L'urgence, croyons-nous, est de trouver ce capitaine qui saura les convaincre de venir prêter main-forte aux compétences insulaires tout en leur garantissant le maintien de leurs acquis à l'extérieur. L'exercice est difficile puisqu'il se heurte aux exigences de leur pays d'adoption. De ce fait, il nous faudra un rêve plus grand, plus séduisant que celui qu'ils croient avoir accompli.

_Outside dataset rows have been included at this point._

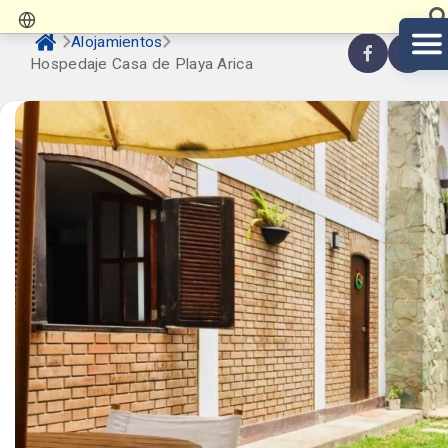
Alojamientos
Hospedaje Casa de Playa Arica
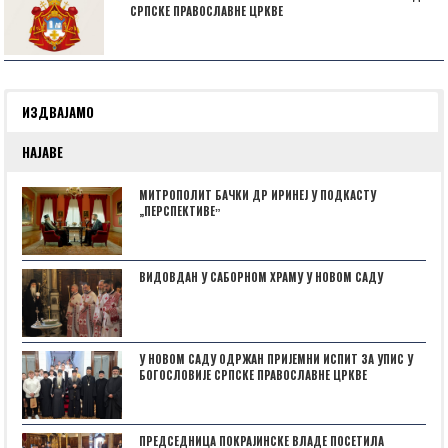
СРПСКЕ ПРАВОСЛАВНЕ ЦРКВЕ
ИЗДВАЈАМО
НАЈАВЕ
МИТРОПОЛИТ БАЧКИ ДР ИРИНЕЈ У ПОДКАСТУ
„ПЕРСПЕКТИВЕˮ
ВИДОВДАН У САБОРНОМ ХРАМУ У НОВОМ САДУ
У НОВОМ САДУ ОДРЖАН ПРИЈЕМНИ ИСПИТ ЗА УПИС У
БОГОСЛОВИЈЕ СРПСКЕ ПРАВОСЛАВНЕ ЦРКВЕ
ПРЕДСЕДНИЦА ПОКРАЈИНСКЕ ВЛАДЕ ПОСЕТИЛА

Le docteur J.P. Mathurin et le regroupement qui prône la création du pôle économique du Grand Sud sont en parfaite adéquation avec une obligation de décentralisation, autour de projets porteurs et attractifs. Nos erreurs et nos errances, tout comme celles des autres pays, devraient nous avoir servi de leçon pour que nous fassions mieux, bien mieux qu'eux.
Vous l'aurez deviné, mon plaidoyer est en faveur d'un recensement des compétences de la diaspora pour la mise en place d'une politique d'inclusion et de valorisation. Les chantiers sont nombreux, mais tous prometteurs, si nous prenons la peine de seulement vouloir nous accorder sur le possible. Pour cela, il faudra arrêter de ne nous intéresser qu'à l'Ukraine, la Palestine, et les autres. Il faudra prendre une pause sur nos rêves de minerais enfouis puisque notre histoire comme notre peuple n'ont rien à envier aux plus riches minerais de diamant.
Haïti n'a aucun besoin de mécènes, mais plutôt de partenaires convaincus de la pertinence du projet pour le monde entier, tout comme celui que nous avons mené à bien au bénéfice de tous les peuples de la terre en 1804. La modernisation de l'institution militaire est essentielle pour qu'elle puisse jouer pleinement son rôle.
Si nous laissons aux autres le soin de décider de notre avenir, nous le subirons.